Tuesday, December 25, 2018

2018/82: Midwinter -- Fiona Melrose

I’d struck my boy and now we were all in this great sucking bog. Tom was in it with us. There was nowhere to go with all that. Nowhere at all. All the years of work to make things right, to save the farm, to get us back to where we were, before it all, come to nought. For so long I’d kept Kabwe apart from Vale and me. No need to have any of that coming back here with us and start to unsettle things and yet here it was sitting in the car with us, squatting in the road half dead and needing to be run down. [loc. 1427]
Noticing the title in the 'New' folder on my Kindle, I thought this might be a suitable novel to read just after the winter solstice. It was, but not for the obvious reason: Midwinter refers to father and son Landyn and Vale Midwinter, Suffolk farmers, who are struggling to keep their farm running and are haunted (perhaps literally) by Cessie, Vale's mother and Landyn's wife, who died in Zambia a decade before the events of the novel.

The action of the book takes place in winter, true. It opens with a drunken prank that goes wrong: Vale and his friend Tom steal a boat, and there's an accident. Midwinter unravels the causes and effects of that accident -- the morass of guilt, blame and grief that divides father and son, Vale's formless rage at the opportunities he's lost and the ones he's wrecked, Tom's almost swashbuckling hunger for adventure -- and ranges both backward and forward from that night on the river.

Melrose's writing is superb: the two men's voices are utterly distinct, yet clearly both rooted in the same rural setting.
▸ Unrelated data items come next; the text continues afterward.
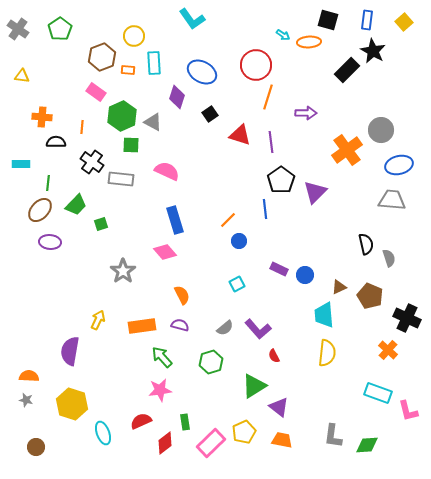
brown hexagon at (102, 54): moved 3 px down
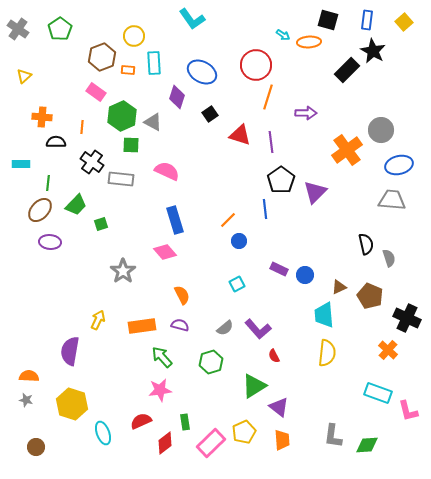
yellow triangle at (22, 76): moved 2 px right; rotated 49 degrees counterclockwise
orange trapezoid at (282, 440): rotated 75 degrees clockwise
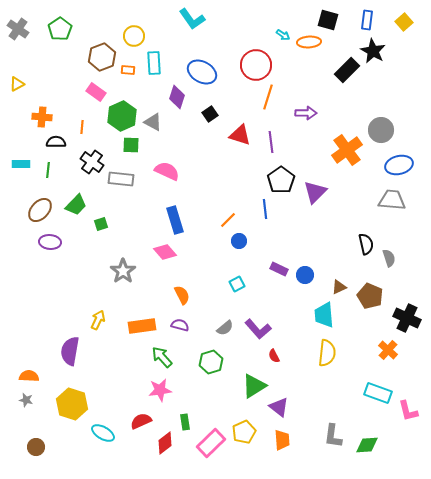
yellow triangle at (24, 76): moved 7 px left, 8 px down; rotated 14 degrees clockwise
green line at (48, 183): moved 13 px up
cyan ellipse at (103, 433): rotated 40 degrees counterclockwise
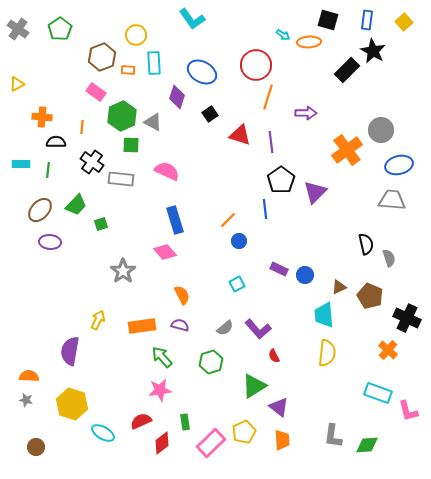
yellow circle at (134, 36): moved 2 px right, 1 px up
red diamond at (165, 443): moved 3 px left
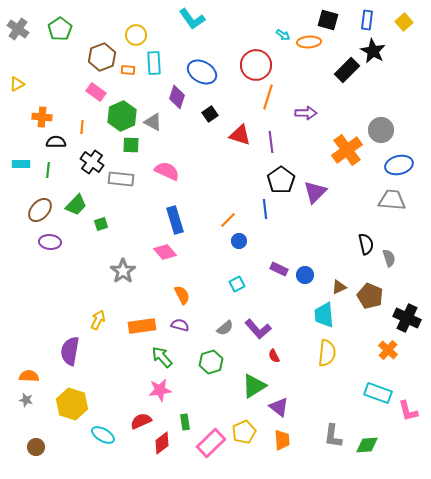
cyan ellipse at (103, 433): moved 2 px down
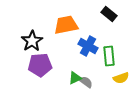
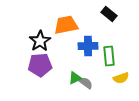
black star: moved 8 px right
blue cross: rotated 30 degrees counterclockwise
gray semicircle: moved 1 px down
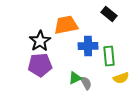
gray semicircle: rotated 24 degrees clockwise
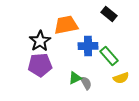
green rectangle: rotated 36 degrees counterclockwise
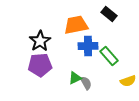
orange trapezoid: moved 10 px right
yellow semicircle: moved 7 px right, 3 px down
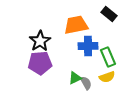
green rectangle: moved 1 px left, 1 px down; rotated 18 degrees clockwise
purple pentagon: moved 2 px up
yellow semicircle: moved 21 px left, 4 px up
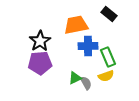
yellow semicircle: moved 1 px left, 1 px up
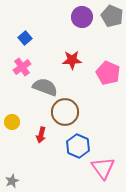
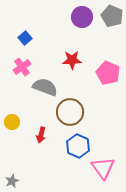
brown circle: moved 5 px right
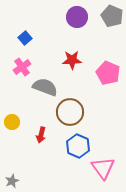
purple circle: moved 5 px left
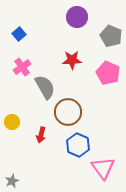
gray pentagon: moved 1 px left, 20 px down
blue square: moved 6 px left, 4 px up
gray semicircle: rotated 40 degrees clockwise
brown circle: moved 2 px left
blue hexagon: moved 1 px up
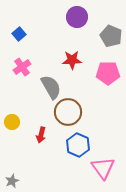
pink pentagon: rotated 25 degrees counterclockwise
gray semicircle: moved 6 px right
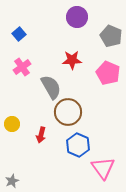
pink pentagon: rotated 25 degrees clockwise
yellow circle: moved 2 px down
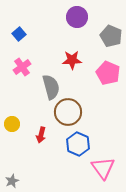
gray semicircle: rotated 15 degrees clockwise
blue hexagon: moved 1 px up
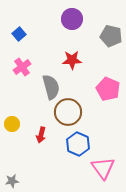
purple circle: moved 5 px left, 2 px down
gray pentagon: rotated 10 degrees counterclockwise
pink pentagon: moved 16 px down
gray star: rotated 16 degrees clockwise
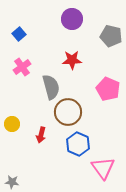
gray star: moved 1 px down; rotated 16 degrees clockwise
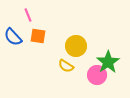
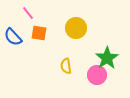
pink line: moved 2 px up; rotated 16 degrees counterclockwise
orange square: moved 1 px right, 3 px up
yellow circle: moved 18 px up
green star: moved 1 px left, 4 px up
yellow semicircle: rotated 49 degrees clockwise
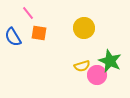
yellow circle: moved 8 px right
blue semicircle: rotated 12 degrees clockwise
green star: moved 3 px right, 3 px down; rotated 15 degrees counterclockwise
yellow semicircle: moved 16 px right; rotated 98 degrees counterclockwise
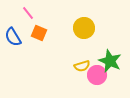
orange square: rotated 14 degrees clockwise
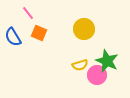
yellow circle: moved 1 px down
green star: moved 3 px left
yellow semicircle: moved 2 px left, 1 px up
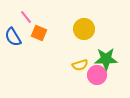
pink line: moved 2 px left, 4 px down
green star: moved 1 px left, 2 px up; rotated 25 degrees counterclockwise
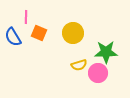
pink line: rotated 40 degrees clockwise
yellow circle: moved 11 px left, 4 px down
green star: moved 7 px up
yellow semicircle: moved 1 px left
pink circle: moved 1 px right, 2 px up
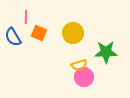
pink circle: moved 14 px left, 4 px down
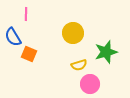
pink line: moved 3 px up
orange square: moved 10 px left, 21 px down
green star: rotated 15 degrees counterclockwise
pink circle: moved 6 px right, 7 px down
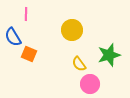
yellow circle: moved 1 px left, 3 px up
green star: moved 3 px right, 3 px down
yellow semicircle: moved 1 px up; rotated 70 degrees clockwise
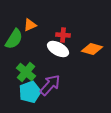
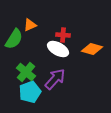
purple arrow: moved 5 px right, 6 px up
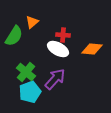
orange triangle: moved 2 px right, 3 px up; rotated 16 degrees counterclockwise
green semicircle: moved 3 px up
orange diamond: rotated 10 degrees counterclockwise
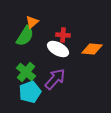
green semicircle: moved 11 px right
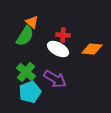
orange triangle: rotated 40 degrees counterclockwise
purple arrow: rotated 80 degrees clockwise
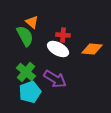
green semicircle: rotated 60 degrees counterclockwise
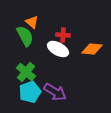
purple arrow: moved 13 px down
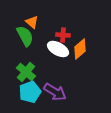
orange diamond: moved 12 px left; rotated 45 degrees counterclockwise
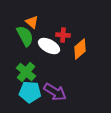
white ellipse: moved 9 px left, 3 px up
cyan pentagon: rotated 25 degrees clockwise
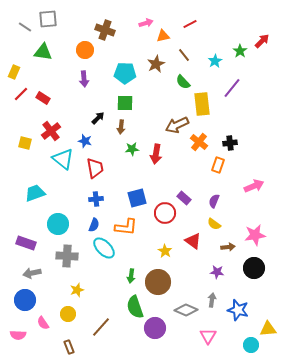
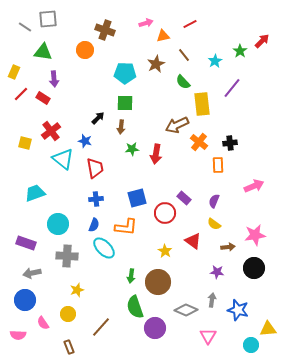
purple arrow at (84, 79): moved 30 px left
orange rectangle at (218, 165): rotated 21 degrees counterclockwise
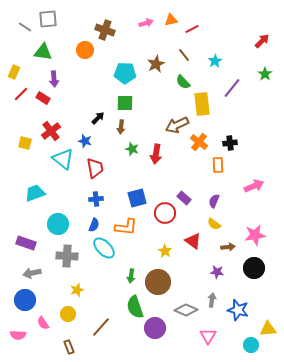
red line at (190, 24): moved 2 px right, 5 px down
orange triangle at (163, 36): moved 8 px right, 16 px up
green star at (240, 51): moved 25 px right, 23 px down
green star at (132, 149): rotated 24 degrees clockwise
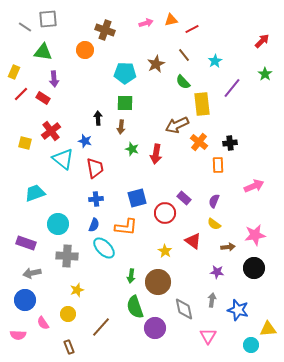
black arrow at (98, 118): rotated 48 degrees counterclockwise
gray diamond at (186, 310): moved 2 px left, 1 px up; rotated 55 degrees clockwise
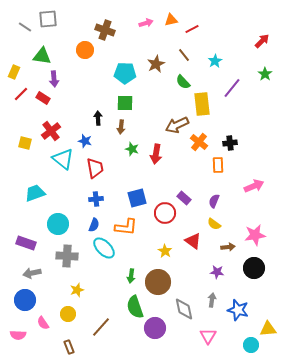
green triangle at (43, 52): moved 1 px left, 4 px down
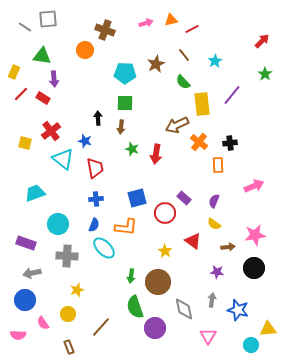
purple line at (232, 88): moved 7 px down
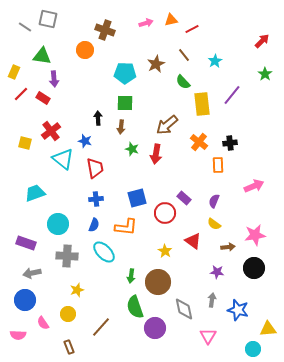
gray square at (48, 19): rotated 18 degrees clockwise
brown arrow at (177, 125): moved 10 px left; rotated 15 degrees counterclockwise
cyan ellipse at (104, 248): moved 4 px down
cyan circle at (251, 345): moved 2 px right, 4 px down
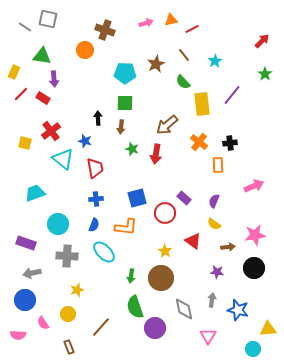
brown circle at (158, 282): moved 3 px right, 4 px up
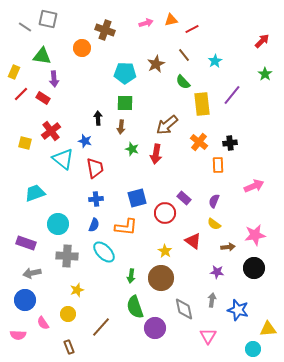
orange circle at (85, 50): moved 3 px left, 2 px up
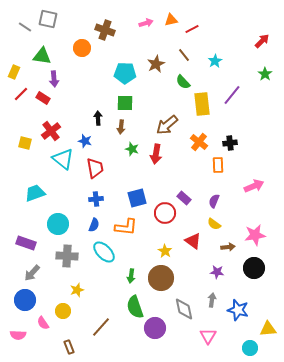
gray arrow at (32, 273): rotated 36 degrees counterclockwise
yellow circle at (68, 314): moved 5 px left, 3 px up
cyan circle at (253, 349): moved 3 px left, 1 px up
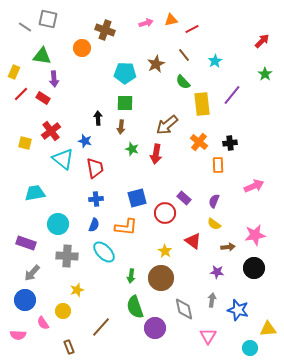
cyan trapezoid at (35, 193): rotated 10 degrees clockwise
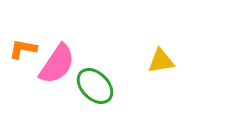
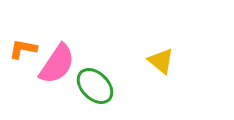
yellow triangle: rotated 48 degrees clockwise
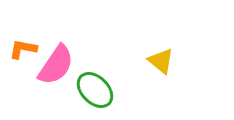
pink semicircle: moved 1 px left, 1 px down
green ellipse: moved 4 px down
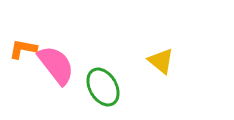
pink semicircle: rotated 72 degrees counterclockwise
green ellipse: moved 8 px right, 3 px up; rotated 15 degrees clockwise
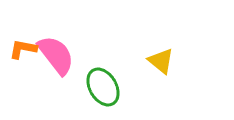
pink semicircle: moved 10 px up
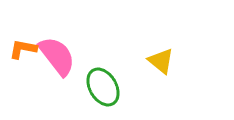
pink semicircle: moved 1 px right, 1 px down
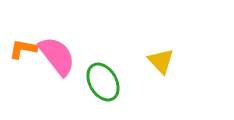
yellow triangle: rotated 8 degrees clockwise
green ellipse: moved 5 px up
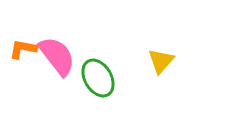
yellow triangle: rotated 24 degrees clockwise
green ellipse: moved 5 px left, 4 px up
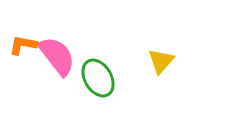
orange L-shape: moved 4 px up
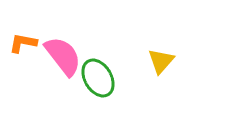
orange L-shape: moved 2 px up
pink semicircle: moved 6 px right
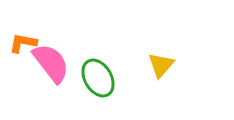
pink semicircle: moved 12 px left, 7 px down
yellow triangle: moved 4 px down
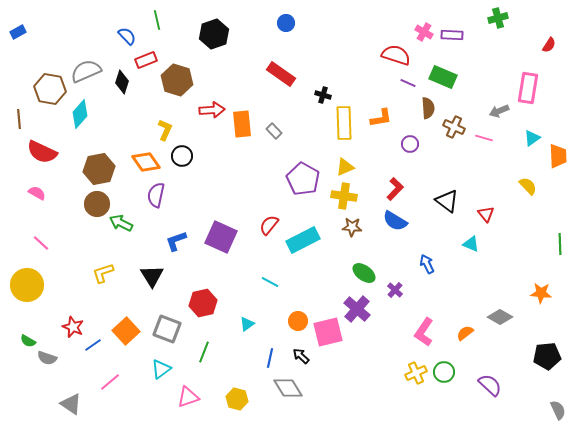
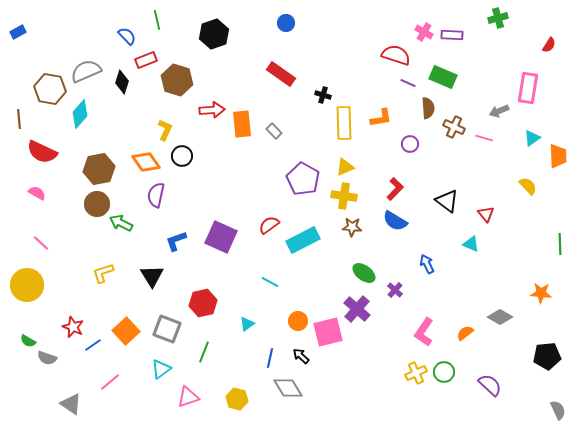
red semicircle at (269, 225): rotated 15 degrees clockwise
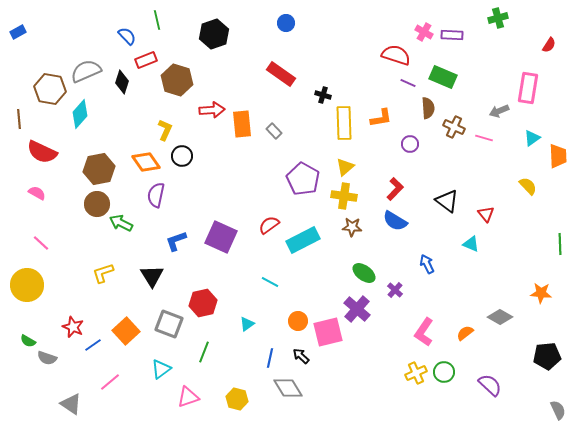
yellow triangle at (345, 167): rotated 18 degrees counterclockwise
gray square at (167, 329): moved 2 px right, 5 px up
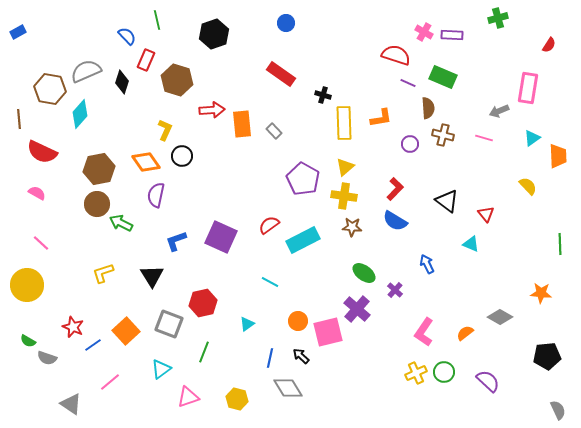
red rectangle at (146, 60): rotated 45 degrees counterclockwise
brown cross at (454, 127): moved 11 px left, 8 px down; rotated 10 degrees counterclockwise
purple semicircle at (490, 385): moved 2 px left, 4 px up
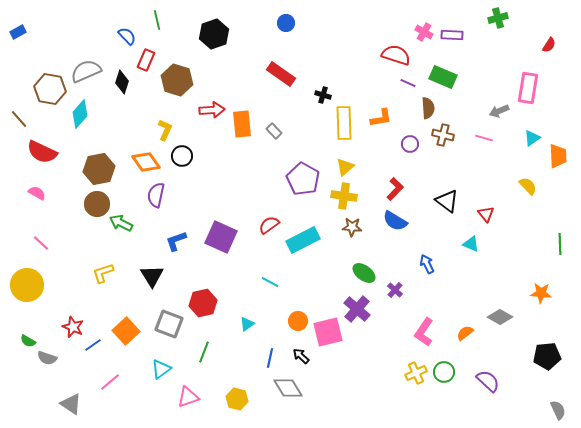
brown line at (19, 119): rotated 36 degrees counterclockwise
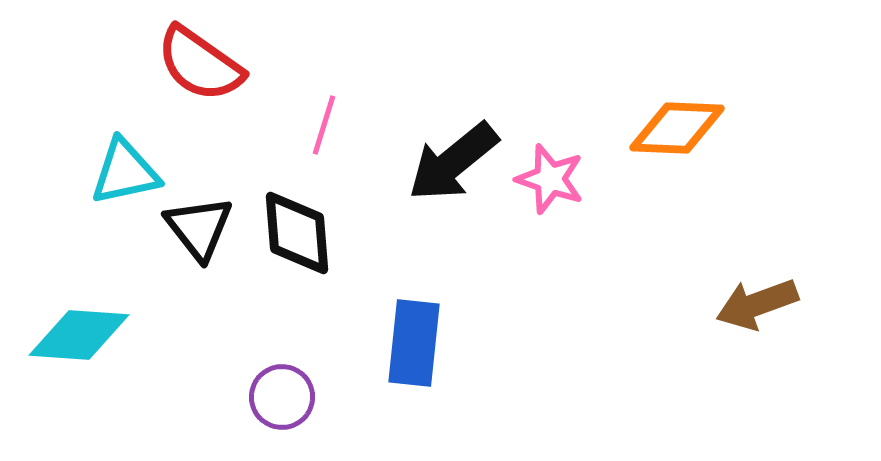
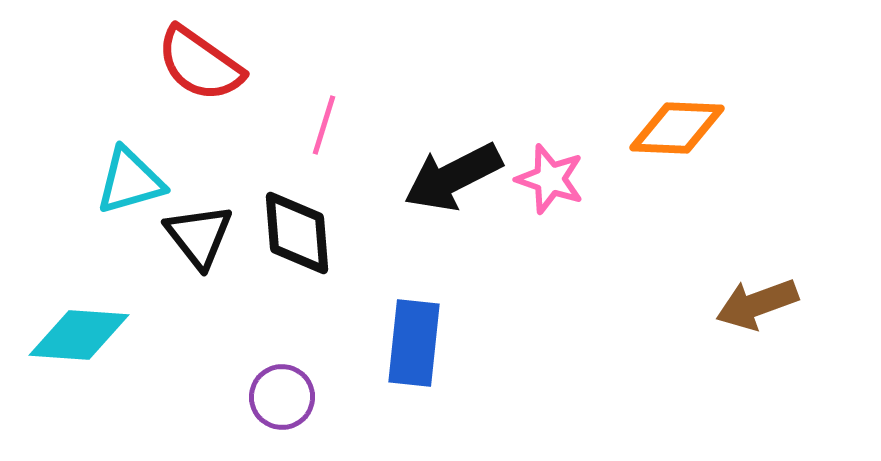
black arrow: moved 15 px down; rotated 12 degrees clockwise
cyan triangle: moved 5 px right, 9 px down; rotated 4 degrees counterclockwise
black triangle: moved 8 px down
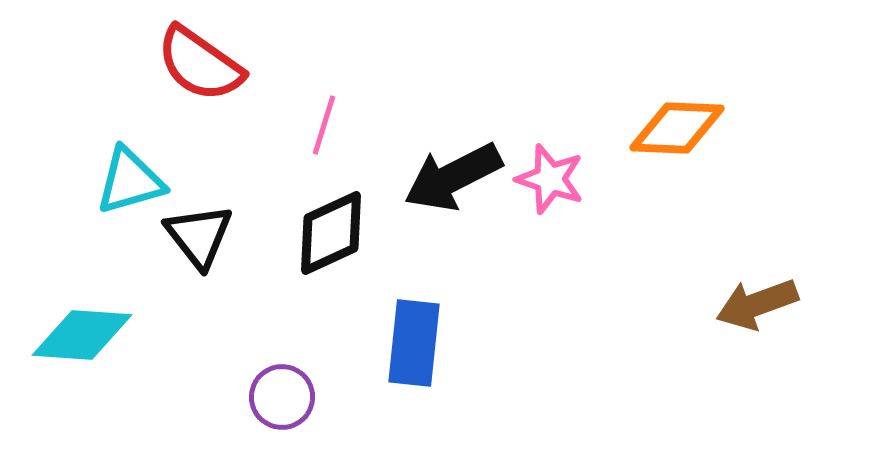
black diamond: moved 34 px right; rotated 70 degrees clockwise
cyan diamond: moved 3 px right
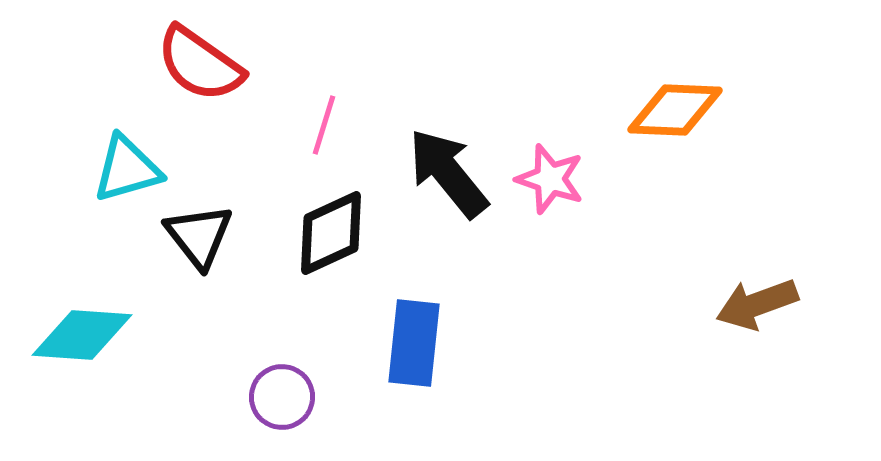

I could almost hear them, especially the rhythm and roll of Landyn's narrative. He's determined to farm traditionally, despite the encroachment of multinationals and new agricultural methods. Landyn's connection with the land is profound without being mystical -- though he does feel haunted, hunted, by a fox who seems attuned to his dreams. Vale, meanwhile, for all his incoherent anger, never seems to seriously consider abandoning the farm for a different line of work. And perhaps, near the end of the novel, there's a hint as to why.

Not a cheerful book, but very powerful: and spring does come, and closure, and clarity for the reader if not the characters.